• **About this exercise**: Each line of the data below must be reproduced without any change.

• **Data shown**:

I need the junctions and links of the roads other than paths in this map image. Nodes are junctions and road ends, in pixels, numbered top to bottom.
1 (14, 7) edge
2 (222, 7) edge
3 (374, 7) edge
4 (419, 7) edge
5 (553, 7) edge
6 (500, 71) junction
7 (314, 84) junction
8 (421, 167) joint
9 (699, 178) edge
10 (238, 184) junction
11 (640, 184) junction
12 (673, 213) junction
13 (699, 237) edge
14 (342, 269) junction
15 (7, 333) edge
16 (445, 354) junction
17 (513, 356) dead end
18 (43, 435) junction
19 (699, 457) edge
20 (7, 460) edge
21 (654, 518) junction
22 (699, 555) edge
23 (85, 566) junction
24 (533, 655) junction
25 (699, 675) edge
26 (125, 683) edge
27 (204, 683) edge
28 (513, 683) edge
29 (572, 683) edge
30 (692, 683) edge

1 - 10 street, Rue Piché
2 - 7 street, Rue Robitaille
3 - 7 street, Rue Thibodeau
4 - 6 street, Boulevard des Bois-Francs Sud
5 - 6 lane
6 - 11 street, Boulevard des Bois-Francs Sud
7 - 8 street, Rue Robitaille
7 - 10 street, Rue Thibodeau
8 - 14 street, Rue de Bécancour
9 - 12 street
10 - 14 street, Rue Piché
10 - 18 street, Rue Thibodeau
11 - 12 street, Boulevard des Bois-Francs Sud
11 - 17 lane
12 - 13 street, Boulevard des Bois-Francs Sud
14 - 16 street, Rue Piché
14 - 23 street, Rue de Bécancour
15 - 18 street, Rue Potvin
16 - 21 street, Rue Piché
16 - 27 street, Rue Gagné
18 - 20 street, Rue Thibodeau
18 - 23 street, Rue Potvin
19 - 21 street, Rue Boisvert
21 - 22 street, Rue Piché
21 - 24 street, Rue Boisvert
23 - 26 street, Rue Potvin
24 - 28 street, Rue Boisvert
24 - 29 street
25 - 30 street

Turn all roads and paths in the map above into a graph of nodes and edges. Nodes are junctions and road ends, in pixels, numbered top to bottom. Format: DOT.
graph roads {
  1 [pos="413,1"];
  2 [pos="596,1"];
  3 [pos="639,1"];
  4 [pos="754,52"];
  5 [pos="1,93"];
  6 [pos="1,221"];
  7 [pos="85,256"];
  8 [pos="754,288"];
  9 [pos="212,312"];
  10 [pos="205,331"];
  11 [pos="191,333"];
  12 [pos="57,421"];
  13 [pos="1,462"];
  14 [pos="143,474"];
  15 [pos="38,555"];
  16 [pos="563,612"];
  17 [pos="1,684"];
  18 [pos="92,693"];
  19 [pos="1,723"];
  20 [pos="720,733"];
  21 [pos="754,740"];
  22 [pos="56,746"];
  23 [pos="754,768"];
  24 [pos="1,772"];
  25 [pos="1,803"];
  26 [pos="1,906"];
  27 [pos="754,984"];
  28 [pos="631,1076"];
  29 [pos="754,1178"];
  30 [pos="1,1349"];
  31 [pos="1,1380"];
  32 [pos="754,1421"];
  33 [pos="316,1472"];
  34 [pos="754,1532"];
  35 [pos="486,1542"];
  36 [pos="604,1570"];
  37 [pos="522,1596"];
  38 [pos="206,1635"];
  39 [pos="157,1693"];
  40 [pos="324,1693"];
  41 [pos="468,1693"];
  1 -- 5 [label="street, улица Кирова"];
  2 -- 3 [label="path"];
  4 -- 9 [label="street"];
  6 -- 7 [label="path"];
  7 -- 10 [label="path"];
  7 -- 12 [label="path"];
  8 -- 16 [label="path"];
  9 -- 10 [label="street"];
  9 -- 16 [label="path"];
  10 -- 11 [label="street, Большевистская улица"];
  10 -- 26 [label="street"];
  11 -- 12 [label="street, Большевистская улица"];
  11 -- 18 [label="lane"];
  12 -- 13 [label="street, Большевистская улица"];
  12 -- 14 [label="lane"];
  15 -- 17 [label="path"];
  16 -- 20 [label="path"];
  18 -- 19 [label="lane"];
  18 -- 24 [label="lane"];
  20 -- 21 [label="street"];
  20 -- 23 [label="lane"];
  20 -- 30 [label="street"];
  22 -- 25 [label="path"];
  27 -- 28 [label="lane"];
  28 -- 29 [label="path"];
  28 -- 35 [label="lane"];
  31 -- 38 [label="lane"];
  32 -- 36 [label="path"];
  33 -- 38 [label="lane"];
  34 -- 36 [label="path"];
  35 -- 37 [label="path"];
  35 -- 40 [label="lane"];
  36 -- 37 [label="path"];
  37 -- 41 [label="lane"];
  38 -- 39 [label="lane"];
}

• **Exercise output**:
I need the junctions and links of the roads other than paths in this map image. Nodes are junctions and road ends, in pixels, numbered top to bottom.
1 (14, 7) edge
2 (222, 7) edge
3 (374, 7) edge
4 (419, 7) edge
5 (553, 7) edge
6 (500, 71) junction
7 (314, 84) junction
8 (421, 167) joint
9 (699, 178) edge
10 (238, 184) junction
11 (640, 184) junction
12 (673, 213) junction
13 (699, 237) edge
14 (342, 269) junction
15 (7, 333) edge
16 (445, 354) junction
17 (513, 356) dead end
18 (43, 435) junction
19 (699, 457) edge
20 (7, 460) edge
21 (654, 518) junction
22 (699, 555) edge
23 (85, 566) junction
24 (533, 655) junction
25 (699, 675) edge
26 (125, 683) edge
27 (204, 683) edge
28 (513, 683) edge
29 (572, 683) edge
30 (692, 683) edge

1 - 10 street, Rue Piché
2 - 7 street, Rue Robitaille
3 - 7 street, Rue Thibodeau
4 - 6 street, Boulevard des Bois-Francs Sud
5 - 6 lane
6 - 11 street, Boulevard des Bois-Francs Sud
7 - 8 street, Rue Robitaille
7 - 10 street, Rue Thibodeau
8 - 14 street, Rue de Bécancour
9 - 12 street
10 - 14 street, Rue Piché
10 - 18 street, Rue Thibodeau
11 - 12 street, Boulevard des Bois-Francs Sud
11 - 17 lane
12 - 13 street, Boulevard des Bois-Francs Sud
14 - 16 street, Rue Piché
14 - 23 street, Rue de Bécancour
15 - 18 street, Rue Potvin
16 - 21 street, Rue Piché
16 - 27 street, Rue Gagné
18 - 20 street, Rue Thibodeau
18 - 23 street, Rue Potvin
19 - 21 street, Rue Boisvert
21 - 22 street, Rue Piché
21 - 24 street, Rue Boisvert
23 - 26 street, Rue Potvin
24 - 28 street, Rue Boisvert
24 - 29 street
25 - 30 street

Turn all roads and paths in the map above into a graph of nodes and edges. Nodes are junctions and road ends, in pixels, numbered top to bottom. Format: DOT.
graph roads {
  1 [pos="413,1"];
  2 [pos="596,1"];
  3 [pos="639,1"];
  4 [pos="754,52"];
  5 [pos="1,93"];
  6 [pos="1,221"];
  7 [pos="85,256"];
  8 [pos="754,288"];
  9 [pos="212,312"];
  10 [pos="205,331"];
  11 [pos="191,333"];
  12 [pos="57,421"];
  13 [pos="1,462"];
  14 [pos="143,474"];
  15 [pos="38,555"];
  16 [pos="563,612"];
  17 [pos="1,684"];
  18 [pos="92,693"];
  19 [pos="1,723"];
  20 [pos="720,733"];
  21 [pos="754,740"];
  22 [pos="56,746"];
  23 [pos="754,768"];
  24 [pos="1,772"];
  25 [pos="1,803"];
  26 [pos="1,906"];
  27 [pos="754,984"];
  28 [pos="631,1076"];
  29 [pos="754,1178"];
  30 [pos="1,1349"];
  31 [pos="1,1380"];
  32 [pos="754,1421"];
  33 [pos="316,1472"];
  34 [pos="754,1532"];
  35 [pos="486,1542"];
  36 [pos="604,1570"];
  37 [pos="522,1596"];
  38 [pos="206,1635"];
  39 [pos="157,1693"];
  40 [pos="324,1693"];
  41 [pos="468,1693"];
  1 -- 5 [label="street, улица Кирова"];
  2 -- 3 [label="path"];
  4 -- 9 [label="street"];
  6 -- 7 [label="path"];
  7 -- 10 [label="path"];
  7 -- 12 [label="path"];
  8 -- 16 [label="path"];
  9 -- 10 [label="street"];
  9 -- 16 [label="path"];
  10 -- 11 [label="street, Большевистская улица"];
  10 -- 26 [label="street"];
  11 -- 12 [label="street, Большевистская улица"];
  11 -- 18 [label="lane"];
  12 -- 13 [label="street, Большевистская улица"];
  12 -- 14 [label="lane"];
  15 -- 17 [label="path"];
  16 -- 20 [label="path"];
  18 -- 19 [label="lane"];
  18 -- 24 [label="lane"];
  20 -- 21 [label="street"];
  20 -- 23 [label="lane"];
  20 -- 30 [label="street"];
  22 -- 25 [label="path"];
  27 -- 28 [label="lane"];
  28 -- 29 [label="path"];
  28 -- 35 [label="lane"];
  31 -- 38 [label="lane"];
  32 -- 36 [label="path"];
  33 -- 38 [label="lane"];
  34 -- 36 [label="path"];
  35 -- 37 [label="path"];
  35 -- 40 [label="lane"];
  36 -- 37 [label="path"];
  37 -- 41 [label="lane"];
  38 -- 39 [label="lane"];
}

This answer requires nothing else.